Playground is a penetrating, enveloping, and often brutal portrait of childhood.


Playground, Laura Wandel’s first feature, is indeed set on an actual playground, but perhaps its French title, Un Monde (a world) more accurately conveys how the Belgian director approaches this brutal coming-of-age story. She opens with a close-up of extreme, tender emotion. It is Nora’s (Maya Vanderbeque) first day at elementary school, and as she clasps onto her loving older brother Abel (Günter Duret), her worst fears seem to be confirmed: she will have to make it alone, at least until lunchtime. At child height, where the film will stay for its entire 72 minutes, the hand of her father (Karim Leklou) guides her, until he too is told he may go no further.

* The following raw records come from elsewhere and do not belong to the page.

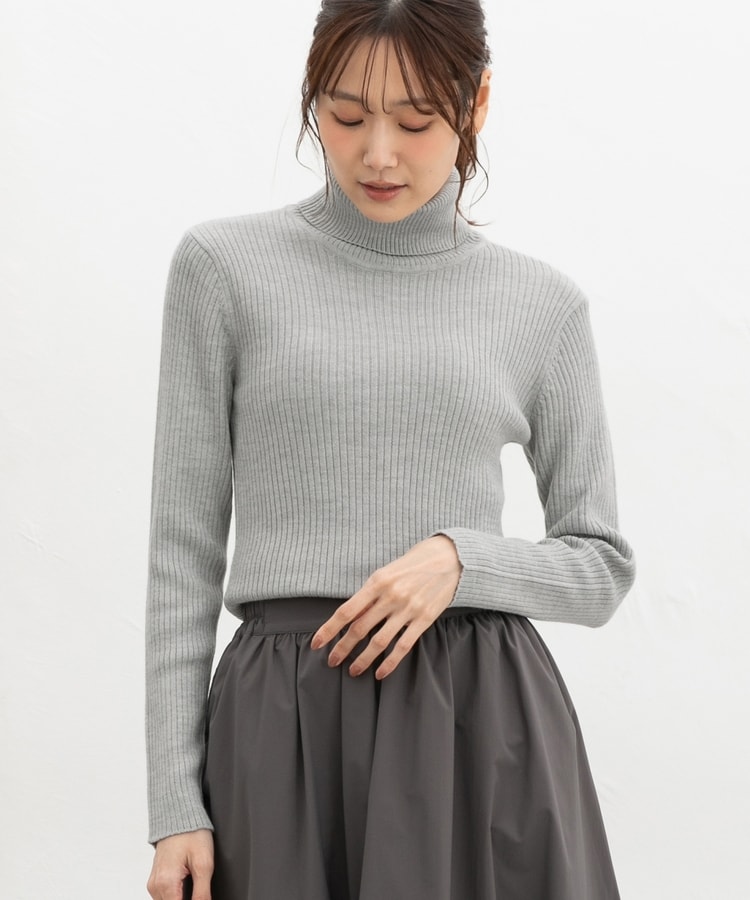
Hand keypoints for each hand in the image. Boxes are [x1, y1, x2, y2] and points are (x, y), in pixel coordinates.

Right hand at [147, 829, 213, 899]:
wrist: (179, 816)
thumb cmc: (192, 834)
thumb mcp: (204, 863)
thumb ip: (202, 893)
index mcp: (166, 883)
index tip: (201, 897)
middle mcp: (155, 886)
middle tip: (200, 889)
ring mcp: (154, 883)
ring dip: (179, 899)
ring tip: (194, 884)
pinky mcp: (156, 880)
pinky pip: (164, 896)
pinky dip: (175, 896)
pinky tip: (187, 885)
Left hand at [310, 535, 461, 679]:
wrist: (450, 558)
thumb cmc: (414, 563)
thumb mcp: (387, 571)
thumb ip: (370, 594)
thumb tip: (350, 616)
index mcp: (377, 581)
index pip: (346, 611)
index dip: (329, 629)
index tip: (317, 643)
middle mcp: (391, 596)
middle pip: (359, 629)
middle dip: (342, 648)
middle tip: (332, 661)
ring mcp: (408, 609)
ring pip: (379, 641)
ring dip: (363, 659)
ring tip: (353, 670)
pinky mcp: (424, 619)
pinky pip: (403, 646)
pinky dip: (390, 662)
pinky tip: (380, 672)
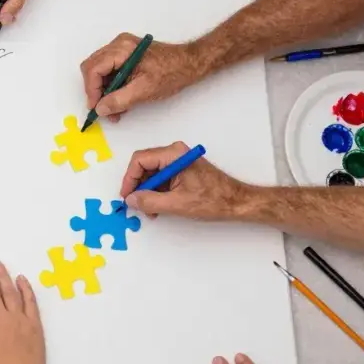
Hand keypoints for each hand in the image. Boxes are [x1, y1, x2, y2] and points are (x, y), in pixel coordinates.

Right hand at [80, 34, 205, 121]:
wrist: (191, 63)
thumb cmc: (172, 73)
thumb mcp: (144, 90)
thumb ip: (119, 100)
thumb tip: (100, 109)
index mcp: (121, 49)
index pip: (93, 69)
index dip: (91, 91)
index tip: (96, 109)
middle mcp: (118, 45)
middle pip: (92, 68)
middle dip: (96, 91)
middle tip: (104, 110)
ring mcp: (122, 49)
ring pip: (100, 71)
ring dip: (104, 91)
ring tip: (115, 108)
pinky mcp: (126, 55)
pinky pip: (110, 70)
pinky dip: (112, 86)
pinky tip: (121, 99)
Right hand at [121, 141, 246, 219]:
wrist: (236, 202)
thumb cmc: (213, 200)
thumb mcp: (177, 203)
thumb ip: (150, 201)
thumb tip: (130, 200)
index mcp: (174, 155)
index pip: (140, 160)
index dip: (129, 179)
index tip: (127, 196)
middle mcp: (174, 153)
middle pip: (144, 166)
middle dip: (139, 187)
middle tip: (136, 204)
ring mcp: (178, 161)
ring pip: (152, 174)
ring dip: (147, 192)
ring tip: (150, 210)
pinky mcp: (181, 169)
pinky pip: (161, 178)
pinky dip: (157, 192)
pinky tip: (158, 206)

The recognizable misery of settling into the structure and rituals of school life is taken to a new level of abjection in Playground. The cinematography and grey, almost shiny color palette emphasize the plastic tiles and hard, cold stone that lines so many schools. From the taste of chlorine to the dampness of an autumn playground, the film skillfully evokes the heightened senses of a child. It does this through a rigid formality: almost every shot follows Nora in close up, in extreme shallow focus, as she navigates the school.

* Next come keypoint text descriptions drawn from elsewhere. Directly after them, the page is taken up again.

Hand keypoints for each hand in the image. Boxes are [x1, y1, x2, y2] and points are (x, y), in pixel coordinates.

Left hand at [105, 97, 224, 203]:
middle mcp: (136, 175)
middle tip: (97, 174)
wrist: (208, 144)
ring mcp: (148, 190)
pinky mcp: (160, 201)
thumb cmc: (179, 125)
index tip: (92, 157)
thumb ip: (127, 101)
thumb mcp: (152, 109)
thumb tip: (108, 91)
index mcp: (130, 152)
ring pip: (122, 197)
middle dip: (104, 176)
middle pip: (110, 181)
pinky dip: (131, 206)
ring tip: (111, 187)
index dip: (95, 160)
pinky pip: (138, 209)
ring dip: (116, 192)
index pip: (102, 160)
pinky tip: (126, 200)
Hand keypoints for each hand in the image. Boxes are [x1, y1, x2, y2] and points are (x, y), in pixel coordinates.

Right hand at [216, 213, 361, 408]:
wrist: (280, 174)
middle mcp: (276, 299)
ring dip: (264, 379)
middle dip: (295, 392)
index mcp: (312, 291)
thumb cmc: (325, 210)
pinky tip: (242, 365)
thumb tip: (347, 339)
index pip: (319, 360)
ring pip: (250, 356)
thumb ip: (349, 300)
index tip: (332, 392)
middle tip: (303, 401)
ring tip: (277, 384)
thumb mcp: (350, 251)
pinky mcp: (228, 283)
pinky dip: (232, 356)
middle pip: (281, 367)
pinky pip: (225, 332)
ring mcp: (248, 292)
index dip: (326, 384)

The school-yard social system is clear, but not overripe. As the kids file from lesson to lesson, through corridors, or shiver at the swimming pool, the Foucauldian prison is clearly felt. That Playground is a kind of kindergarten Son of Saul becomes clearer as Wandel reveals Nora’s hero, the biblically named Abel, is not the soccer champion he presents himself as, but the victim of vicious bullying. She immediately makes friends — but even they whisper about her brother when he wets himself. Evidently, class is also an issue — she misses out on a birthday invite, and her father doesn’t work because he is looking after his kids — but Wandel doesn’t dwell on it. Class simply isn’t a part of Nora’s understanding of her world.

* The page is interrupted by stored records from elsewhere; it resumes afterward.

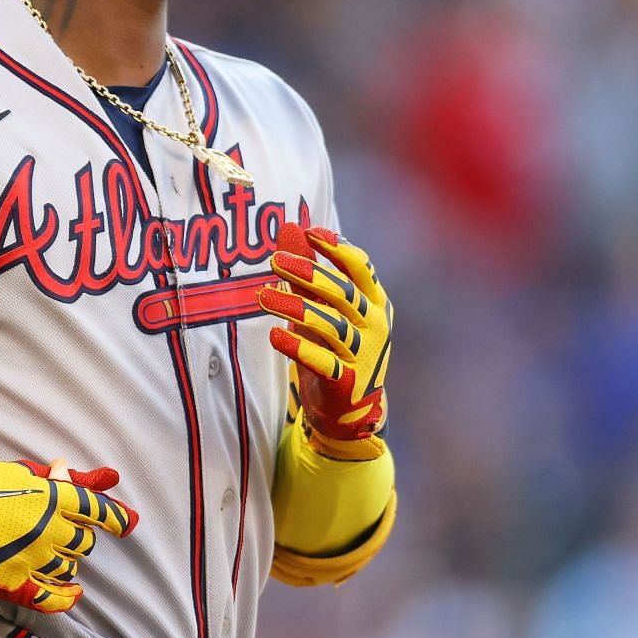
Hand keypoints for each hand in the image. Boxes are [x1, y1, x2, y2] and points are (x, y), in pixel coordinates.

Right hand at [0, 446, 136, 613]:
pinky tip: (73, 593)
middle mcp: (46, 530)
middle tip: (58, 529)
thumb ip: (71, 479)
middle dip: (78, 536)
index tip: (128, 524)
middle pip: (85, 542)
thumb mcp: (26, 473)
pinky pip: (51, 598)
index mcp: (51, 499)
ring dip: (66, 561)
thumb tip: (111, 477)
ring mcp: (30, 560)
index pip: (99, 512)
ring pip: (69, 568)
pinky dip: (66, 598)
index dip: (117, 519)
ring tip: (46, 551)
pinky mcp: (12, 584)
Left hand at [258, 224, 393, 460]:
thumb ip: (309, 271)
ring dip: (295, 308)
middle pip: (343, 293)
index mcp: (375, 302)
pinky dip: (298, 348)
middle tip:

Wandel’s aesthetic strategy has its limitations, however. As Abel’s suffering reaches morbid heights, there are times that the viewer could do with seeing the faces and subtle reactions of players on this playground world. An angelic teaching assistant who offers protection, like a Bresson woman, is employed to give Nora a spiritual glimpse of the peace within playground walls. At other times, a reliance on obvious visuals like diving underwater to show a state of limbo and turmoil does little more than link scenes of pain together. When Nora spots Abel being stuffed into a bin by relentless bullies, she covers her eyes with a sheet, pretending not to see, in a self-conscious reference to the film’s entire style.

What sticks in Playground, ultimately, are the small details that capture childhood activity and behavior. How gravel in an eye feels like the worst thing in the world — until it isn’t, as one sees when the film cuts from tears on the playground to laughter in the lunchroom. How placing leaves around a bird, dead in a sandpit, or aimlessly digging holes in the ground, get the children closer to understanding death, life, and the earth itself. These moments offer a balance to the cruelty of Wandel’s world. By the time Nora begins to don a denim jacket in the film’s second half, she begins to resemble one of Pialat’s working-class rebels. Even if Playground is no L’Enfance nue, Wandel’s film burrows right into the mind of its characters, leaving you gasping for air.